(dissenting).
The District Judge found that a reorganization was hopeless, and for that reason alone dismissed the petition as not filed in good faith. He relied on decisions in reorganization proceedings involving ordinary corporations, not railroad companies. The judge is the judge of proper reorganization in the former cases: The Interstate Commerce Commission has the final decision in the case of a railroad company within its jurisdiction. The Commission was duly served here but has not appeared. It has the right to propose a plan, but not till the petition has been approved. The judge here has delayed for five months acting on the approval. Nevertheless the pe*422titioning creditor has proposed a tentative plan. The railroad company has approved the plan, and filed an answer adopting the petition and joined in its prayers. The receiver has done the same thing. Everyone thinks the case should proceed except the judge. His objection is that cash will he required, and he does not see where it is coming from. I do not think that is his responsibility on a question of good faith in filing the petition. If the Interstate Commerce Commission can approve some plan as sound and acceptable to it, may not the community served by the railroad subscribe the necessary money? Railroads are often built that way.
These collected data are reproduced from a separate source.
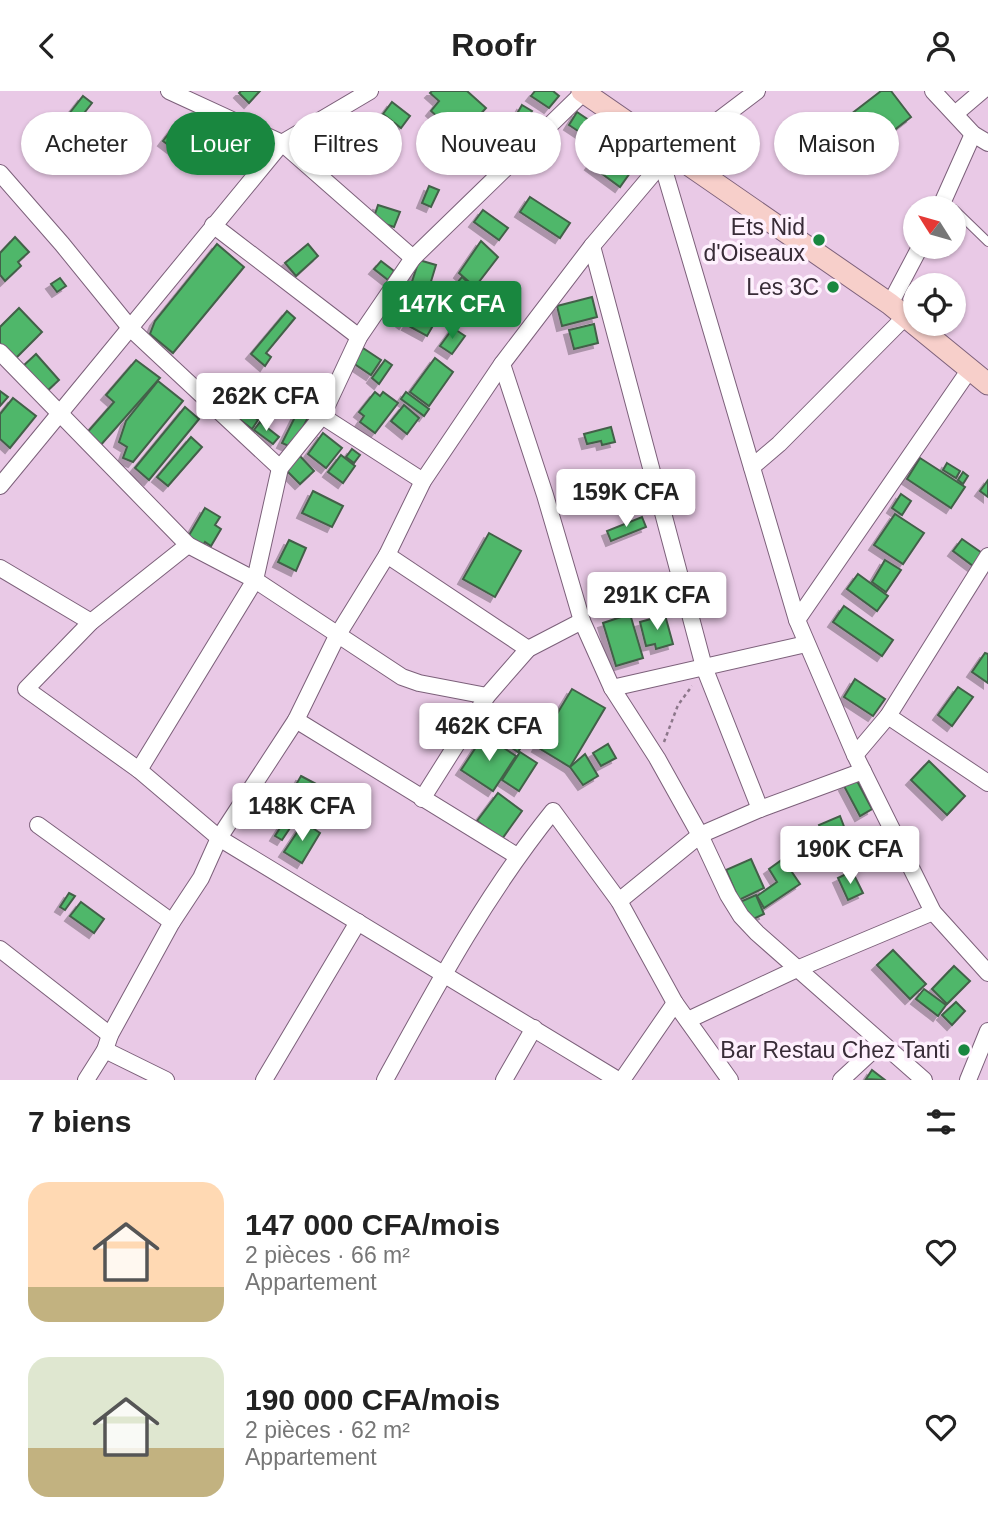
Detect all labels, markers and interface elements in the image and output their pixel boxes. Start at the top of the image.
icon: back [28,27,66,65]
text: Roofr [451,27,537,63]
icon: person [922,27,960,65]
chip: Acheter [21,112,152,175]
chip: Louer [166,112,275,175]
chip: Filtres [289,112,402,175]
chip: Nouveau [416,112,561,175]
chip: Appartement [575,112,760,175]
chip: Maison [774,112,899,175]
north arrow [903,196,966,259]
map controls [903,196,966,336]
place label: Ets Nid d'Oiseaux [703,214,805,266]
marker: Ets Nid d'Oiseaux [811,232,827,248]
button: locate [903,273,966,336]
place label: Les 3C [746,274,819,300]
marker: Les 3C [825,279,841,295]
pin: 147K CFA [380,281,524,341]
text: 147K CFA [398,291,506,317]
pin: 262K CFA [194,373,338,433]
text: 262K CFA [212,383,320,409]
pin: 159K CFA [554,469,698,529]
text: 159K CFA [572,479,680,505]
pin: 291K CFA [585,573,729,632]
text: 291K CFA [603,582,711,608]
pin: 462K CFA [417,703,561,763]
text: 462K CFA [435,713,543,739]
pin: 148K CFA [230,783,374,843]
text: 148K CFA [248,793,356,819]
pin: 190K CFA [778,827,922,886]
text: 190K CFA [796,836,904,862]
place label: Bar Restau Chez Tanti [720,1037,950,1063]
marker: Bar Restau Chez Tanti [956,1042,972,1058]
icon: filters [922,1103,960,1141]
text: 7 biens [28,1105,131,1138]
text: 147 000 CFA/mois [245,1208,500,1241]
icon: home [84,1210,168,1294]
icon: heart [922,1233,960,1271]
text: 2 pièces · 66 m² [245,1242,410,1268]
text: Appartement [245,1269,377,1295]
text: 190 000 CFA/mois [245,1383,500,1416]
icon: home [84,1385,168,1469]
icon: heart [922,1408,960,1446]
text: 2 pièces · 62 m² [245,1417,410,1443]
text: Appartement [245,1444,377,1470]

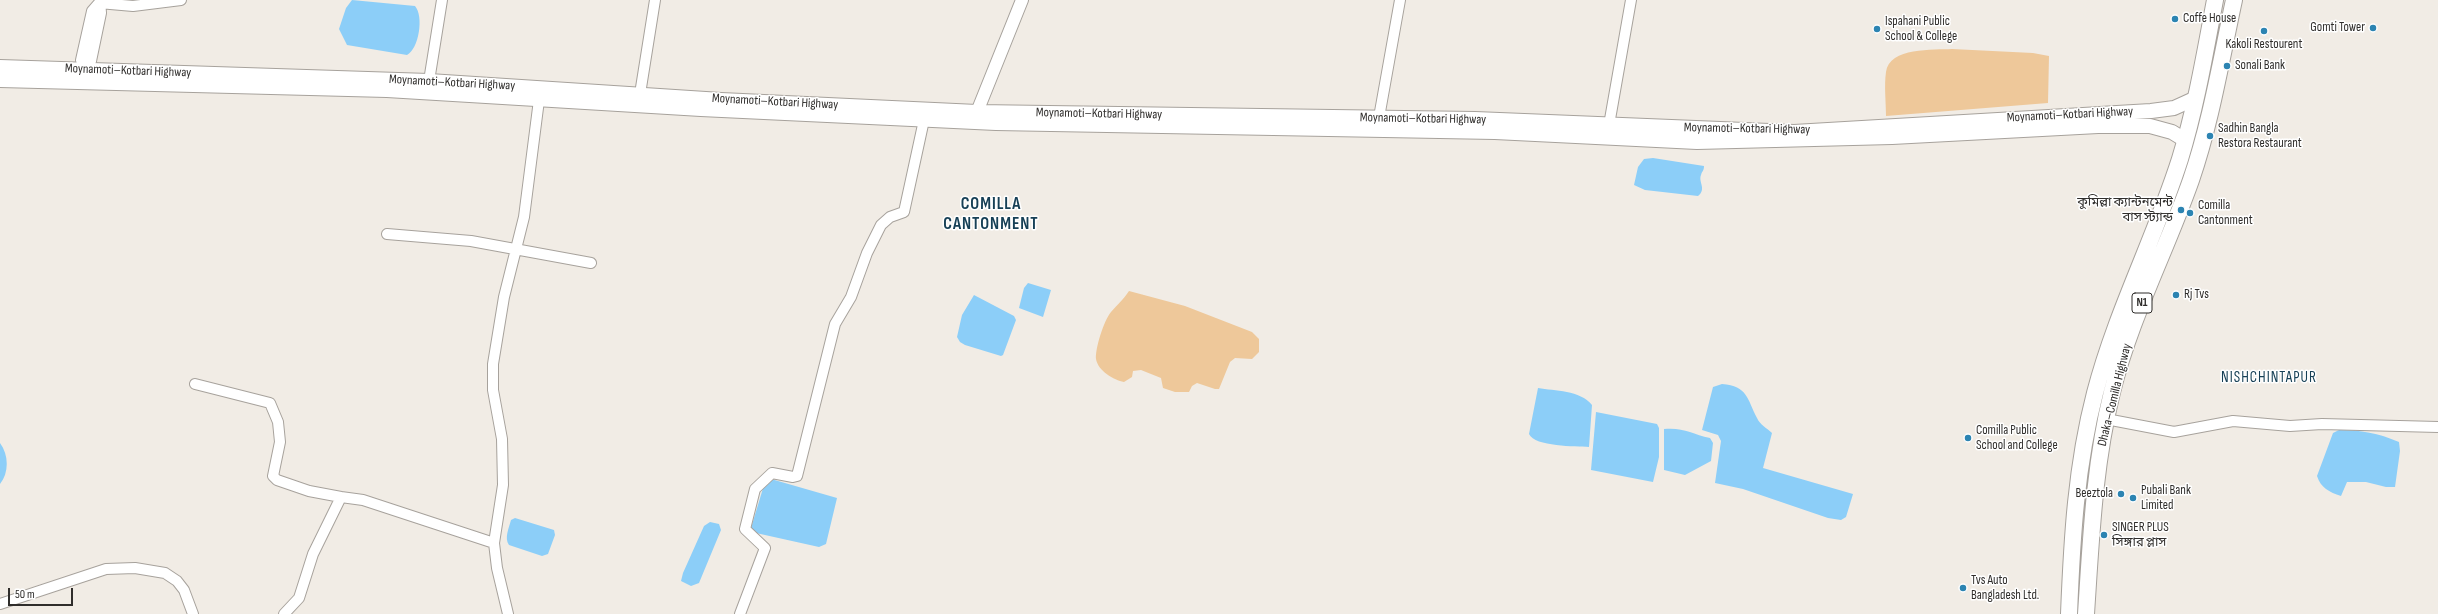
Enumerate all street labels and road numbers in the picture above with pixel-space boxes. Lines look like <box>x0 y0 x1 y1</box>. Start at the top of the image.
street label: Moynamoti–Kotbari Highway <box>65 61 191 81</box>
street label: Moynamoti–Kotbari Highway <box>388 72 516 94</box>
street label: Moynamoti–Kotbari Highway <box>711 91 839 113</box>
street label: Moynamoti–Kotbari Highway <box>2006 104 2134 126</box>
street label: Moynamoti–Kotbari Highway <box>1036 105 1162 123</box>
street label: Moynamoti–Kotbari Highway <box>1360 110 1486 128</box>
street label: Moynamoti–Kotbari Highway <box>1684 120 1810 138</box>
road number: N1 <box>2132 293 2152 313</box>
street label: Dhaka–Comilla Highway <box>2095 342 2135 448</box>

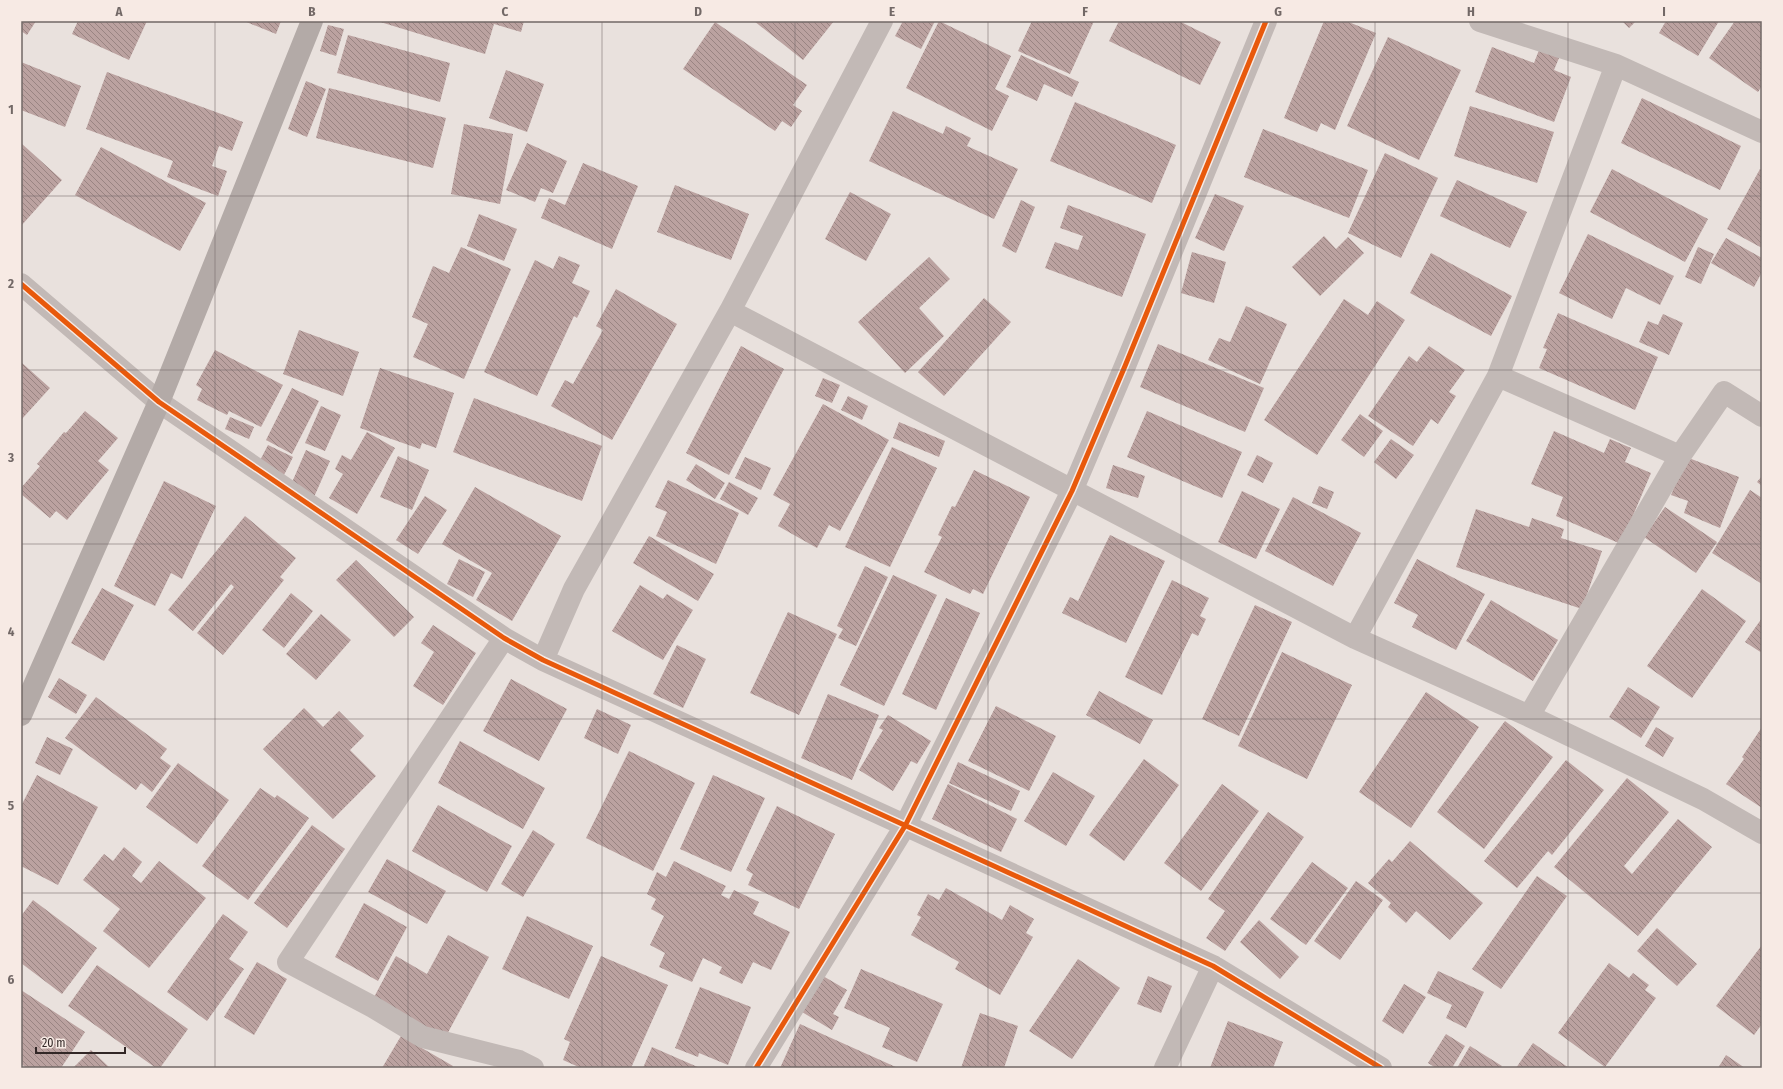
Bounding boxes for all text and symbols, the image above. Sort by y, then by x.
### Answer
text: A [114,4,123,19]
text: B [308,4,316,19]
text: C [502,4,509,19]
text: D [694,4,702,19]
text: E [889,4,895,19]
text: F [1082,4,1088,19]
text: G [1274,4,1282,19]
text: H [1467,4,1475,19]
text: I [1662,4,1666,19]
text: 1 [8,102,14,117]
text: 2 [7,276,14,291]
text: 3 [7,450,14,465]
text: 4 [8,624,15,639]
text: 5 [8,798,14,813]
text: 6 [8,972,15,987]
scale bar [36,1029,125,1055]
text: 20 m [42,1036,66,1050]

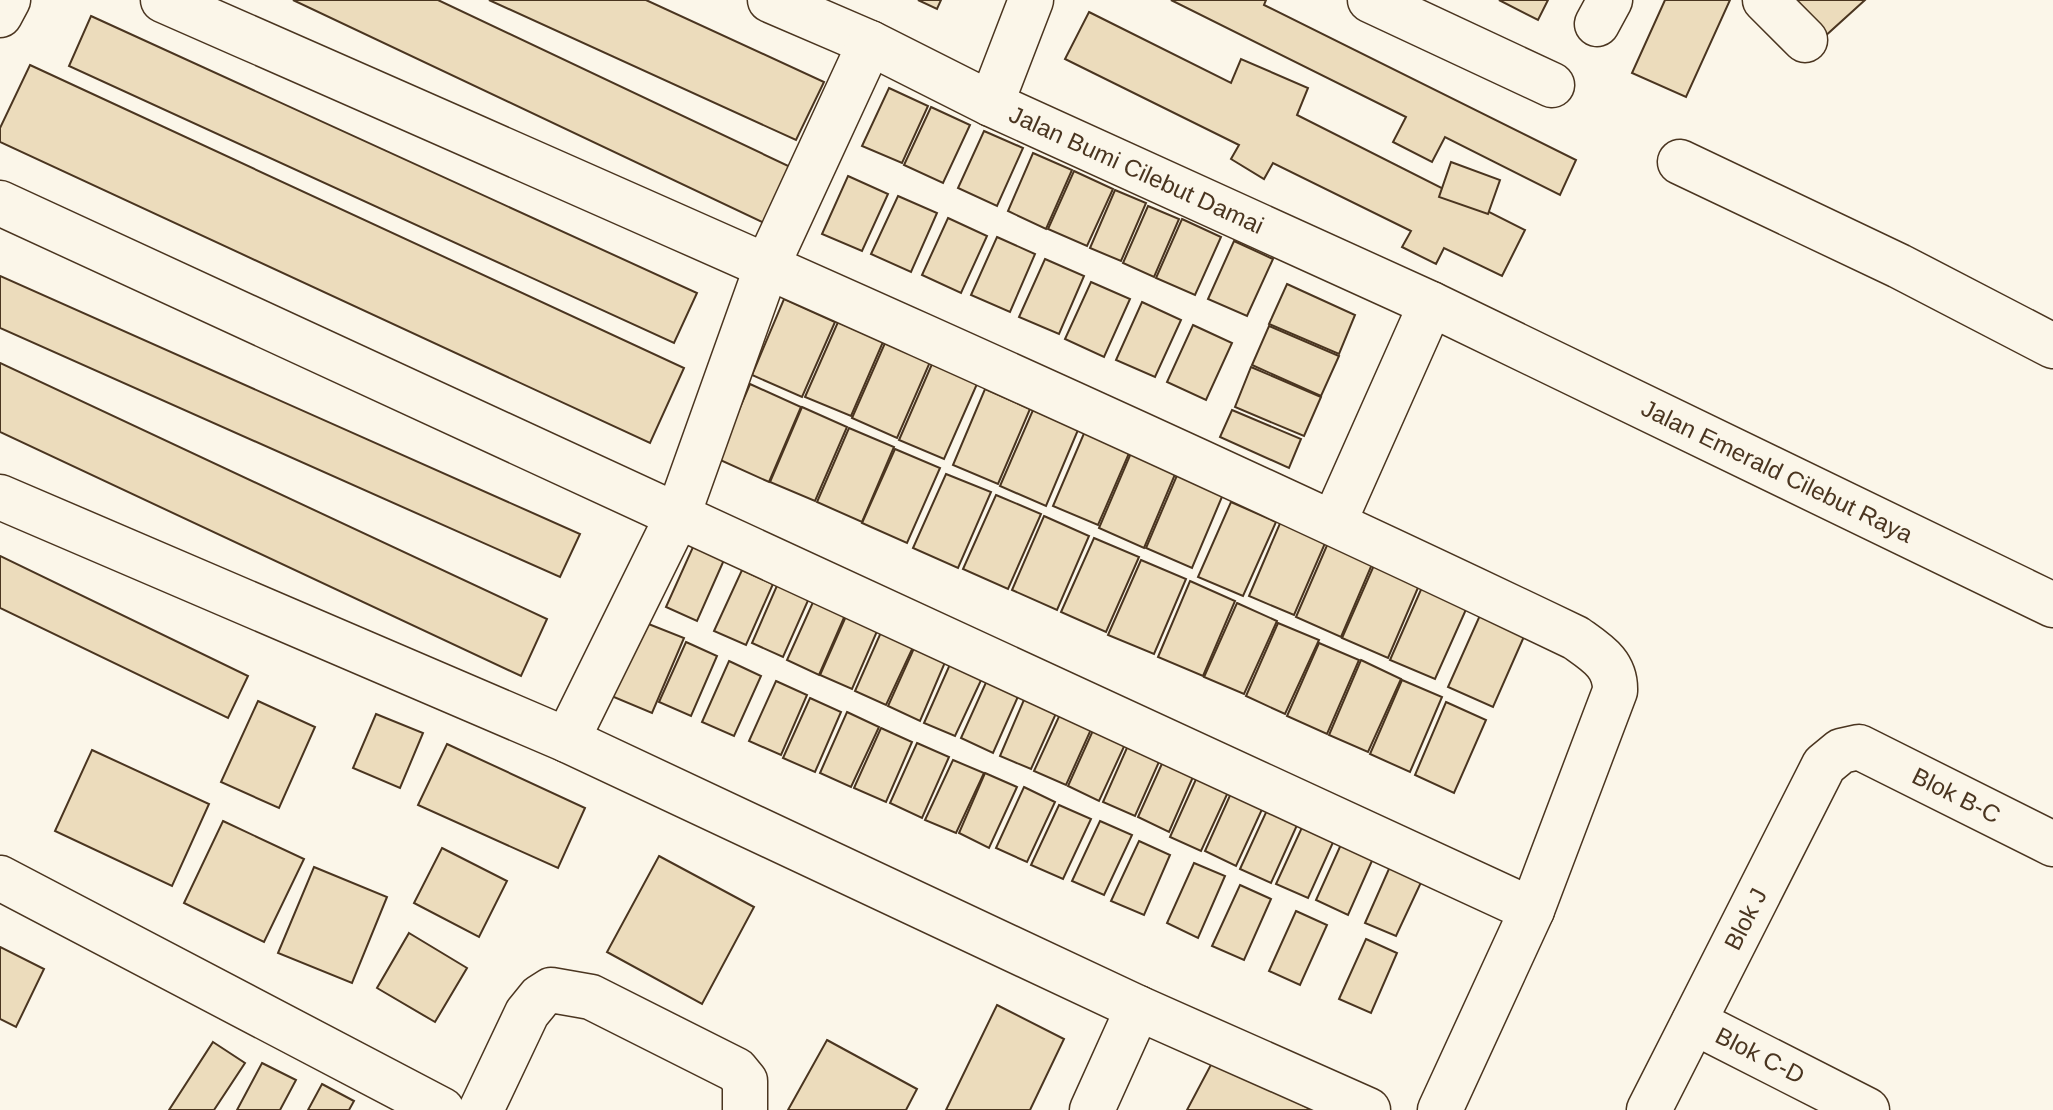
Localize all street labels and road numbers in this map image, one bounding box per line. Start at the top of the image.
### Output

The public, as well as stockholders and creditors, are interested in preserving the existence of an interstate carrier, and the Commission is the representative of the public, and has peculiar competence in a matter of reorganization. Here we have a railroad company which admittedly cannot carry on in its present circumstances. It and its creditors and its receiver all wish to get it reorganized and express hope that it can be done. The Commission has not been heard from, or really been afforded an opportunity to be heard, since the case was not really in court. I see no want of good faith in this effort to reorganize. The court should have afforded the opportunity.